Um dos desafios tecnológicos intrínsecos aos canteiros de grandes obras — especialmente em projetos de infraestrutura como rodovias, linhas de transmissão, usinas e grandes plantas industriais — é a instabilidade ou a ausência total de redes de conectividade celular e internet de alta velocidade nas frentes de trabalho avançadas ou em subsolos de edifícios.

A resiliência operacional das plataformas de inspeção digital fundamenta-se na capacidade de operação offline nativa. Engenheiros e técnicos de qualidade executam seus checklists completos, registram dezenas de fotografias de alta resolução, coletam assinaturas digitais de conformidade dos mestres de obras e encerram as inspeções sem depender de sinal de rede.

Os dados permanecem criptografados e salvos localmente na memória física do dispositivo móvel. Assim que o inspetor retorna ao escritório técnico da obra ou entra em uma área com cobertura Wi-Fi estável, o sistema executa a sincronização automática e incremental em segundo plano com o banco de dados centralizado na nuvem. Esse mecanismo mitiga o risco de perda de informações operacionais, garante a continuidade das inspeções em qualquer cenário geográfico e assegura que a governança do Sistema de Gestão da Qualidade (SGQ) não seja comprometida por limitações de infraestrutura de telecomunicações.

Inteligência de dados e a integração de processos

O valor estratégico mais expressivo da digitalização das vistorias reside na superação da barreira dos processos fragmentados citada na pesquisa do BIM Fórum Brasil.

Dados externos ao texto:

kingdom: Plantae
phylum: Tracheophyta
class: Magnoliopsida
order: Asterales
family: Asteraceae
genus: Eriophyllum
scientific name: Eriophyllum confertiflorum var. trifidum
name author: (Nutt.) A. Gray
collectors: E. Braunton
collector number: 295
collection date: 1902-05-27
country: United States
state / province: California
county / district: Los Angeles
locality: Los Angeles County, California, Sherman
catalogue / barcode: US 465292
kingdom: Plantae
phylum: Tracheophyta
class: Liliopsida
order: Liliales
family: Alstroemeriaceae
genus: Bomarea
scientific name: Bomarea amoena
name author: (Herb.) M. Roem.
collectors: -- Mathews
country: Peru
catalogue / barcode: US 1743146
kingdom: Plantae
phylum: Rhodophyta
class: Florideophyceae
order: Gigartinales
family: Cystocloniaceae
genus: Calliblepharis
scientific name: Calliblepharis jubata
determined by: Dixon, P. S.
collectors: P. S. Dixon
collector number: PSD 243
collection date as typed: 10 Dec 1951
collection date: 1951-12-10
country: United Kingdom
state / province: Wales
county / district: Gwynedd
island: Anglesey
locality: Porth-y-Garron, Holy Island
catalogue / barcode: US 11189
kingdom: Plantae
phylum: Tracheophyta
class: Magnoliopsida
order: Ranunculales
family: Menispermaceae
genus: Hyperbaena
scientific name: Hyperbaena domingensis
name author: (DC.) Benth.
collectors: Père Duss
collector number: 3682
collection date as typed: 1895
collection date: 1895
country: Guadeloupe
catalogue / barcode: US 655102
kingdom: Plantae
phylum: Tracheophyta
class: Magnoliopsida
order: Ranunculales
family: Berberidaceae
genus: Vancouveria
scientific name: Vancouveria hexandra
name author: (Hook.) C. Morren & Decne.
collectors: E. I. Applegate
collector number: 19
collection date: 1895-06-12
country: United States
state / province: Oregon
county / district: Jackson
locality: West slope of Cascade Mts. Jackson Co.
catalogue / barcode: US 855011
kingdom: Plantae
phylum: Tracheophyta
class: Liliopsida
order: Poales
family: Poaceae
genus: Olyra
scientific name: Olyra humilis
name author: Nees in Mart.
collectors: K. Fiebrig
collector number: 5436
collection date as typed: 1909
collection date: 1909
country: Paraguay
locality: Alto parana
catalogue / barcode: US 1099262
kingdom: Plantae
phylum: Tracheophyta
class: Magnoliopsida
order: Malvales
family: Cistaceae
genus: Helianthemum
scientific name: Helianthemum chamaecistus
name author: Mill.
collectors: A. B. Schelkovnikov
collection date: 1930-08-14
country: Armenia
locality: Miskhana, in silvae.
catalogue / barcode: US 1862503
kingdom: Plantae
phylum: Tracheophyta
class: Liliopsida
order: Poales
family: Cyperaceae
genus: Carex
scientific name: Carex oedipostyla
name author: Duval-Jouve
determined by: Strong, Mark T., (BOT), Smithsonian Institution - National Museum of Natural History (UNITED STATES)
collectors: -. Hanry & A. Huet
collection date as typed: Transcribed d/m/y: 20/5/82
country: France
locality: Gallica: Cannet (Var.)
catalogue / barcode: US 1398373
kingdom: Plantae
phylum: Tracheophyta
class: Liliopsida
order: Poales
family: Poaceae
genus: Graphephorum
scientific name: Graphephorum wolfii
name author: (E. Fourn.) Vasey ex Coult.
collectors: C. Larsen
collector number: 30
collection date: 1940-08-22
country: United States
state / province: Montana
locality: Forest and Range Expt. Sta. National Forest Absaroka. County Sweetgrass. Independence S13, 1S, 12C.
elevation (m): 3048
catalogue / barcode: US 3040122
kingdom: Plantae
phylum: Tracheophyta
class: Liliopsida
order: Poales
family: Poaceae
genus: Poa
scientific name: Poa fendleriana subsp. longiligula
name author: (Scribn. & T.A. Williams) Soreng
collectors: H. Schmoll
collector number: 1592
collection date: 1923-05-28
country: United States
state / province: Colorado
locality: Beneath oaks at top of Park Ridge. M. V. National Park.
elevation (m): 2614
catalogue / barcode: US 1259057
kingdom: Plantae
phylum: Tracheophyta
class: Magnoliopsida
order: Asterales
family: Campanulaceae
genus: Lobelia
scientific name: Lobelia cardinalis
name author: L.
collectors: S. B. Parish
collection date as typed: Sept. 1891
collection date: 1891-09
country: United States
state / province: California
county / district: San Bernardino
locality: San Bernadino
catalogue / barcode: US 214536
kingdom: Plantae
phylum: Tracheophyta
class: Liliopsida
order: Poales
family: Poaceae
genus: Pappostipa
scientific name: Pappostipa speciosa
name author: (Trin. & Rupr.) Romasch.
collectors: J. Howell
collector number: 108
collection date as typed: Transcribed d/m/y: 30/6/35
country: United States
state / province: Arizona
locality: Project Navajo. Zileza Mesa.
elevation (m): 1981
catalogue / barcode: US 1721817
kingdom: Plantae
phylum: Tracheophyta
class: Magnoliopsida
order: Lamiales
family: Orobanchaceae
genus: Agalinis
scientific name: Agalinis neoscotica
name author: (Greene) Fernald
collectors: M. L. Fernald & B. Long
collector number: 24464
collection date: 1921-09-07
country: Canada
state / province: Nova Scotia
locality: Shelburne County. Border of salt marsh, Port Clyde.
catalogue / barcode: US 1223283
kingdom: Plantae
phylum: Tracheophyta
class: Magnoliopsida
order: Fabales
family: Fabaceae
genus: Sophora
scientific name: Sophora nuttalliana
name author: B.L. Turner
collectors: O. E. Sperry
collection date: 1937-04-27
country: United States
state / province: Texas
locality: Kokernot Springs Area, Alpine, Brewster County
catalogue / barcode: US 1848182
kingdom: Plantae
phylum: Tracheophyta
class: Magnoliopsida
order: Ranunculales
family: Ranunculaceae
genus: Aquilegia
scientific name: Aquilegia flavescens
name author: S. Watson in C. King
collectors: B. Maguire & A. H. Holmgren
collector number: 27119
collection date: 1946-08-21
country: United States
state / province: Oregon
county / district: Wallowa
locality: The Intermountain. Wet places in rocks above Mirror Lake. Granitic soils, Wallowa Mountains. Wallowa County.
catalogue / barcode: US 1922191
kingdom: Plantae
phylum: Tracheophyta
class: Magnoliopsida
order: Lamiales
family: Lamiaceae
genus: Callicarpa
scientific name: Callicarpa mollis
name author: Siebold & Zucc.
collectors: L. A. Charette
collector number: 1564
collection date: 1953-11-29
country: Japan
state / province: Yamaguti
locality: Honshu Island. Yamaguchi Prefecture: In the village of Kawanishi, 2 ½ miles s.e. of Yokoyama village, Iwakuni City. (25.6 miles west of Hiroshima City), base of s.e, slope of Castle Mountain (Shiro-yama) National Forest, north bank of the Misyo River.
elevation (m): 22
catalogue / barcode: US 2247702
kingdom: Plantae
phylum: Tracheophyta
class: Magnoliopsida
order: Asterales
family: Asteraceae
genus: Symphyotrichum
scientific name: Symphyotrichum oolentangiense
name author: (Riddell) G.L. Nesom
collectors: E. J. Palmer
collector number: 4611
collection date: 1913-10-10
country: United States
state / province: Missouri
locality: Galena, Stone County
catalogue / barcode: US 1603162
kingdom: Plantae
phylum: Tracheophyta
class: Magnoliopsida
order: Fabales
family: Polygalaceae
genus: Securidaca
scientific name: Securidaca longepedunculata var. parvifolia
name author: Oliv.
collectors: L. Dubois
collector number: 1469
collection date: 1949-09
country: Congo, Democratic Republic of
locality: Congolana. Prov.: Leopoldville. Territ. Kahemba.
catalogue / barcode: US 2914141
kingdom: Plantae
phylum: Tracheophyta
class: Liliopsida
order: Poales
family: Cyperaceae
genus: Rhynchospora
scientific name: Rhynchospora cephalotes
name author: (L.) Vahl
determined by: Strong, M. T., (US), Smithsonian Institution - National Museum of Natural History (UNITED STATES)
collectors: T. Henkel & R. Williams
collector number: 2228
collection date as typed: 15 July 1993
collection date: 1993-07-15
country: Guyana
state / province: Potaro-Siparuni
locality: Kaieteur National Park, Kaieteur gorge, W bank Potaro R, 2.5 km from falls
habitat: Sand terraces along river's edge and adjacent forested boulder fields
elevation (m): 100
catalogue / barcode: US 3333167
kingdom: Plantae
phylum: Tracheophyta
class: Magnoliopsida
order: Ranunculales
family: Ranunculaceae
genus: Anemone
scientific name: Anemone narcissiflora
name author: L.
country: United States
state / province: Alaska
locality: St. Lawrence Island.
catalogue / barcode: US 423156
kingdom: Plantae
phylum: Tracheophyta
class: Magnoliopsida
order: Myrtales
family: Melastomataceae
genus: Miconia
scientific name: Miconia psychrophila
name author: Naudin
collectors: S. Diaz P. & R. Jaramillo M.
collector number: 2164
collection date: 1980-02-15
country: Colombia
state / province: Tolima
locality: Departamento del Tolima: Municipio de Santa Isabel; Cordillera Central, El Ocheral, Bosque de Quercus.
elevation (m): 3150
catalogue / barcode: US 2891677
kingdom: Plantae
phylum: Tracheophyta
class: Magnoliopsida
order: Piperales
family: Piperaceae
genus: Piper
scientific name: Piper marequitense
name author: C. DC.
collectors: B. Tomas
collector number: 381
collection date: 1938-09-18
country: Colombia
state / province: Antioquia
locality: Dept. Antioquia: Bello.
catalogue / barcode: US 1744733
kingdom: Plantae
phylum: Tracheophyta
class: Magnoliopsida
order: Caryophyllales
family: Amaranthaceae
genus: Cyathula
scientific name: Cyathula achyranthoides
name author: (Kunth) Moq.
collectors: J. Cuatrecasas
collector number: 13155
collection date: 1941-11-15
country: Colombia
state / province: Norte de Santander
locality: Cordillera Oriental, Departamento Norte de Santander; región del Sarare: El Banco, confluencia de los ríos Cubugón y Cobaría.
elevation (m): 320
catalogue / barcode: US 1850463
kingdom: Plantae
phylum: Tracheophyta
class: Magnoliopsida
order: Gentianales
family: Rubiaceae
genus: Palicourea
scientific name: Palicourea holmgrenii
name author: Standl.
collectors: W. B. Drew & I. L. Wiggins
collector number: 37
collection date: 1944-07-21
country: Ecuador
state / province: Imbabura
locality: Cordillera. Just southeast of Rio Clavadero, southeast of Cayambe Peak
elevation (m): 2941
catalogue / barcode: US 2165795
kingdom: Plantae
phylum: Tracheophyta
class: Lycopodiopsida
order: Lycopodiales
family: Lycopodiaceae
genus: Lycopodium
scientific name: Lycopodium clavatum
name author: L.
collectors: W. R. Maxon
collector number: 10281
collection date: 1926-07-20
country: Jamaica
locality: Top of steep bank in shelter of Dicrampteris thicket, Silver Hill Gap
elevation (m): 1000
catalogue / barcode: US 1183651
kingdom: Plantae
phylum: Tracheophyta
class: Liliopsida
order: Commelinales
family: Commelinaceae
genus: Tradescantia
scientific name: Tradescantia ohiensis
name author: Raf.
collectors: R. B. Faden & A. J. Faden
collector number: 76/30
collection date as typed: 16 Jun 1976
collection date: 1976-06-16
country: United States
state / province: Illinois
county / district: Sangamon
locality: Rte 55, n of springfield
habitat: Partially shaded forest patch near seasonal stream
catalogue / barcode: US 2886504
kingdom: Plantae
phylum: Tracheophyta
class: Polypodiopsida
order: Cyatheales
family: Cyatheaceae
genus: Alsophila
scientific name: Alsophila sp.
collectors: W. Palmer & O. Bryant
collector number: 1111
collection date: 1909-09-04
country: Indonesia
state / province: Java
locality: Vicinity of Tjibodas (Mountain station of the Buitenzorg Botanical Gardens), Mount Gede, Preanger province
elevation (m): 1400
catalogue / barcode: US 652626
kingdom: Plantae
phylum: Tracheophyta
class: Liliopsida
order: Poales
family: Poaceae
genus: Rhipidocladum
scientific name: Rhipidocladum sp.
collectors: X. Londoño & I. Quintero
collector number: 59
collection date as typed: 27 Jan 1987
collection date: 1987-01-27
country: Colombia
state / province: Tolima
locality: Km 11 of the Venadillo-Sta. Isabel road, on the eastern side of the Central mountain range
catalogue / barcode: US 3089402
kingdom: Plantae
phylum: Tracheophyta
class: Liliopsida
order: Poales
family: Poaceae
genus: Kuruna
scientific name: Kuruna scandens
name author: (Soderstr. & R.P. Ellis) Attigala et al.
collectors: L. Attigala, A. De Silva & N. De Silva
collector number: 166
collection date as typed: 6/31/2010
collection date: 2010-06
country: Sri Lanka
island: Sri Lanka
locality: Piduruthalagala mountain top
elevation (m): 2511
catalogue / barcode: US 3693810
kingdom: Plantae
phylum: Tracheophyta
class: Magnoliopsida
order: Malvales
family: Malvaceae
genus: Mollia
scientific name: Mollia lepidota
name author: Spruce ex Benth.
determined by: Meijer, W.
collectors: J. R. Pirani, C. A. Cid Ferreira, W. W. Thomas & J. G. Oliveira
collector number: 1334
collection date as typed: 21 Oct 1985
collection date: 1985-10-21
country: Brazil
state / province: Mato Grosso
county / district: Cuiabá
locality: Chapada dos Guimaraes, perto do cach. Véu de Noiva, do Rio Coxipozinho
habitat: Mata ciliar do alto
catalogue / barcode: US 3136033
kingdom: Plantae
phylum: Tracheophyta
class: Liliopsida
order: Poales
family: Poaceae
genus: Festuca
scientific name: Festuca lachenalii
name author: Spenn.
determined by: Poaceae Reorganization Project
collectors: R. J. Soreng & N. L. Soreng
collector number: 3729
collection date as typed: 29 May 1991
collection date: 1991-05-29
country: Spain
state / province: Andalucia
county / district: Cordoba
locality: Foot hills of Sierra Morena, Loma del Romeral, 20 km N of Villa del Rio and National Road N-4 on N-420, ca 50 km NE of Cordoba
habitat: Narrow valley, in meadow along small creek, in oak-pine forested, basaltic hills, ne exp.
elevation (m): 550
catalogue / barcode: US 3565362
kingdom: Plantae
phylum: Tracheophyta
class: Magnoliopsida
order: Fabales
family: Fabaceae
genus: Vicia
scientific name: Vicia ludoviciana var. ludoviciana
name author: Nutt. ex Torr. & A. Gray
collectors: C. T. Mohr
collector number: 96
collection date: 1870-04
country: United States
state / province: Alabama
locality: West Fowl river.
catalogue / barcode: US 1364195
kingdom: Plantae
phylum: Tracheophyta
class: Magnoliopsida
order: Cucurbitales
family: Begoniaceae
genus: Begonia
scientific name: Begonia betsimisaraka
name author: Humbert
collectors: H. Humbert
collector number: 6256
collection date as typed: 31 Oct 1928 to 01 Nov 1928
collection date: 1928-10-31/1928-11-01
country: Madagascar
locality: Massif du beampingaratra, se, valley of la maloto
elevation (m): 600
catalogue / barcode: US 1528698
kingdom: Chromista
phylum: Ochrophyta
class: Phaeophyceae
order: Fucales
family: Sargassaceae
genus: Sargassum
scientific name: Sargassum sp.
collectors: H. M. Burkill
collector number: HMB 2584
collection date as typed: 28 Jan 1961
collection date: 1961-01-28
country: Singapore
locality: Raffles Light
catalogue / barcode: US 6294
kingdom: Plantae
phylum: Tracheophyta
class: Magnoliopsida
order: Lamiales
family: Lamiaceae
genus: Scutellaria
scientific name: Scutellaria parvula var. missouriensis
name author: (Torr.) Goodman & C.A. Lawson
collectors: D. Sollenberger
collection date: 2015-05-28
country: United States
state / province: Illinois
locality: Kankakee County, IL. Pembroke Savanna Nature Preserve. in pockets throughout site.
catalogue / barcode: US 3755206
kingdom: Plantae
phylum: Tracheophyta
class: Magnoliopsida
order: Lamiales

A transformação de dados brutos de campo em inteligência de negócios elimina o arquivamento passivo de formulários e introduz a cultura da melhoria contínua baseada em evidências reais.

Com a consolidação de indicadores em painéis gerenciais (Dashboards) em tempo real, a diretoria de engenharia e a gerência de qualidade passam a ter visibilidade sobre métricas críticas, tais como o Índice de Conformidade de Primeira Linha (First Time Right), o tempo médio de resolução de desvios e os padrões crônicos de falhas por categoria de empreiteiro.

Integrar essas rotinas operacionais garante que o canteiro de obras se alinhe às melhores práticas de controle tecnológico da engenharia moderna. Ao estabelecer uma plataforma única de checagem, a organização deixa de ser refém das anomalias ocultas e passa a conduzir o monitoramento preventivo de ativos, gerando relatórios consistentes que amparam decisões ágeis de contratação, planejamento e suprimentos.

A complexidade e as margens de rentabilidade do mercado da construção civil contemporâneo não toleram o amadorismo operacional e os custos ocultos do retrabalho gerado por falhas de comunicação e fiscalização reativa. Como evidenciam os estudos sobre a divisão de maturidade digital no setor, a falta de integração é um gargalo severo para a sustentabilidade e eficiência das empresas.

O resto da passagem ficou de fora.